Although, if all the aforementioned files were encrypted with a 128 bit key, the only hope of obtaining anything useful from a theoretical mountain of files... would depend solely on that one little decryption key. Obviously, if malicious code runs for long enough on someone's system without being detected, chances are, it's going to score that 128 bit key... the key to unlock eeeeverything. I'm interested in what you're describing though... I'm sure I can research and find some intriguing information, but if you happen to know more about this, particularly the more fundamental, technical aspect of threats, I'd love to learn more about it.

 

That was a good read Trex.......your knowledge in security is heading in the right direction, and i can tell its of interest to you, or rather intrigues you somewhat.

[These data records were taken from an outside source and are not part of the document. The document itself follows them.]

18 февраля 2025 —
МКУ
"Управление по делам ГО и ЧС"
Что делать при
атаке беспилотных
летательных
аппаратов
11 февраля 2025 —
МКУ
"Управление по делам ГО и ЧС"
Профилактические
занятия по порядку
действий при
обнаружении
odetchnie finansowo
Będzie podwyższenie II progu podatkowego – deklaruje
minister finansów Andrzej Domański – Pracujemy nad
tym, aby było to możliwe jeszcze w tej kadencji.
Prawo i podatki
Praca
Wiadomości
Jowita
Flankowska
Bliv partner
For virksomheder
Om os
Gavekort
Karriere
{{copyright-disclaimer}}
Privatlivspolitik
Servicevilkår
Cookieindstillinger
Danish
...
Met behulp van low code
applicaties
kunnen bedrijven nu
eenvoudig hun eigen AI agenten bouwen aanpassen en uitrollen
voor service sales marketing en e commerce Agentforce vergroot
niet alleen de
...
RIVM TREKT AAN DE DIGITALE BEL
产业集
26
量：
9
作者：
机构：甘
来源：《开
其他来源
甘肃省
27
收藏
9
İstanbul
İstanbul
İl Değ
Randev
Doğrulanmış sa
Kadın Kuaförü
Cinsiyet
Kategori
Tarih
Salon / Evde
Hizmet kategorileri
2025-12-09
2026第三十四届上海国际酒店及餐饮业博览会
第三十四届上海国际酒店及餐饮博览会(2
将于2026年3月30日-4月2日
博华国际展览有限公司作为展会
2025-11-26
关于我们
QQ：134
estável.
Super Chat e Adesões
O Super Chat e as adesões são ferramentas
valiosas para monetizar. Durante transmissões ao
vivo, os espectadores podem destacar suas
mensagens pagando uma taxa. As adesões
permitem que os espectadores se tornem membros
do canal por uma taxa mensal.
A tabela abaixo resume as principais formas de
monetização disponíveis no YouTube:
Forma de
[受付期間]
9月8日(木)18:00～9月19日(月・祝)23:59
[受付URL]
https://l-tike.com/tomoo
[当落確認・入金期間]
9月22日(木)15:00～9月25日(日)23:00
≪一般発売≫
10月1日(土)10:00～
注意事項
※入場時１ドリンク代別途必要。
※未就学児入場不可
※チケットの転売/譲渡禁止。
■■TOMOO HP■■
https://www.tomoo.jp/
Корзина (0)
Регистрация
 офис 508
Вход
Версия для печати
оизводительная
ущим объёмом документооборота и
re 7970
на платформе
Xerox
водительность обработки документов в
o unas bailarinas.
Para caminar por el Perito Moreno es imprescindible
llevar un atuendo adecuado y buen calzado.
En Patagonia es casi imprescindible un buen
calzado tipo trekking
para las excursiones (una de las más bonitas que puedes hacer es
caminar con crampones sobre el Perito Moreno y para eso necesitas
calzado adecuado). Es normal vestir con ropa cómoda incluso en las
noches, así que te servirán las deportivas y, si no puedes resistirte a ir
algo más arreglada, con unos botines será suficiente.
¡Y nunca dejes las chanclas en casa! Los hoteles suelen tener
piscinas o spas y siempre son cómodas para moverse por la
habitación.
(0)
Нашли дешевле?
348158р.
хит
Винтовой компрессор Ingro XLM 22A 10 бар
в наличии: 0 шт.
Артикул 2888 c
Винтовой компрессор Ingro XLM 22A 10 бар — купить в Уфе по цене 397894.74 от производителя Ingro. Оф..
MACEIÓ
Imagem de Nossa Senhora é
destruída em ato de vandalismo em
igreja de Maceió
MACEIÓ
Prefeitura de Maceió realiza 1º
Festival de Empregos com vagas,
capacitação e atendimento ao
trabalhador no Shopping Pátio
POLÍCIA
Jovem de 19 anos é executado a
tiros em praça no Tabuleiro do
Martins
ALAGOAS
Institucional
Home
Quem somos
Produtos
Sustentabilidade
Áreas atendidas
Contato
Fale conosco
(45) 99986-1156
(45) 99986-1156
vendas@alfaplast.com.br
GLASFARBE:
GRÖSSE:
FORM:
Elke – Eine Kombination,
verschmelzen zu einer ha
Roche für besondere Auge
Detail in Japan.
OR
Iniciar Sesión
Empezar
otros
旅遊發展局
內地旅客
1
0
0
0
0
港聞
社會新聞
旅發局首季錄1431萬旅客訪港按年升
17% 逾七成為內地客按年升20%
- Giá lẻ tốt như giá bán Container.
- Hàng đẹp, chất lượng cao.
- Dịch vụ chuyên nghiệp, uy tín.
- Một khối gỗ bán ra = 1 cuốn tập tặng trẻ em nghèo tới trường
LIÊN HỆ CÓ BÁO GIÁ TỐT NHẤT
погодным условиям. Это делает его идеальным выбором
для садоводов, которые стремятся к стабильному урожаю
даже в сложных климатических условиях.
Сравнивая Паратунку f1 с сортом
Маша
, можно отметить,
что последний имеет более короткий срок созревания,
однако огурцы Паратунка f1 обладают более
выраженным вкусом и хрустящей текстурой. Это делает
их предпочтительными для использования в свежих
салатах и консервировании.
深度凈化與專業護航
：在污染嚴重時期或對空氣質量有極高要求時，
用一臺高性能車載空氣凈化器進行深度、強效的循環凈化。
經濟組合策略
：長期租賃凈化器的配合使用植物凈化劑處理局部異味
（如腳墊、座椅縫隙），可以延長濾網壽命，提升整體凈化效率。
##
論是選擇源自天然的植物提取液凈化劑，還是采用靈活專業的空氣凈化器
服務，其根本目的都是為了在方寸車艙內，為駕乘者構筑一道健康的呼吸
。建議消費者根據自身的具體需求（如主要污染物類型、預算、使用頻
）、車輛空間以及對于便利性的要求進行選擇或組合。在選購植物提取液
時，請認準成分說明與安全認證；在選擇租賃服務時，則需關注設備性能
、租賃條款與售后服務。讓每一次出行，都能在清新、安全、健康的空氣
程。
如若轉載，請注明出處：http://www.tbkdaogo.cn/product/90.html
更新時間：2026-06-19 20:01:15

Remember, anything running on your system can be a powerful tool, and on the other side of the coin, a powerful enemy.
It does no good to blame single applications such as Powershell or .net framework, as anything can be responsible for weakness or strength.
There is always something else weaker and more vulnerable, ready to fill the void.

What we need to focus on is improving our defences every day, test for your weak spots, know them, and improve them.

Keep researching and reading......the light at the end of the tunnel shall shine soon!

We are always here if you have questions!

 

Well, Spectre 2.0 has apparently surfaced.

Should we start a new thread, or have some chat time? Just tripped over this.

Edit: BTW, an undiagnosed rootkit garnered me a Dell XPS some years ago. Someone threw it in the trash...

 

Yes, interesting.......seems as today 8th May is patch day from MS. (optional)
The scary thing is that one of the new flaws simplifies the ability to attack across system boundries. Your VM is not encapsulated anymore should it be infected.

Good find mekanic, I will watch any new thread with interest.

 

Hey, thanks for the reply! I've been trying to pry myself away from the helpless addiction of "gaming" that has sucked countless hours from my life, when... before that... I had found passion and ambition in coding and programming in a few languages. I've started to take the first steps back into this more constructive and productive 'obsession' of learning the power of programming, but it seems a bit discouraging at times... to think of how far behind I am at this point... for when I first began, I was dabbling in QBASIC (HA!) on a Tandy 1000. Then I took a few courses in college... Perl scripting on Unix systems, and Visual Basic 6.0.

Thank you for the encouraging words, and advice!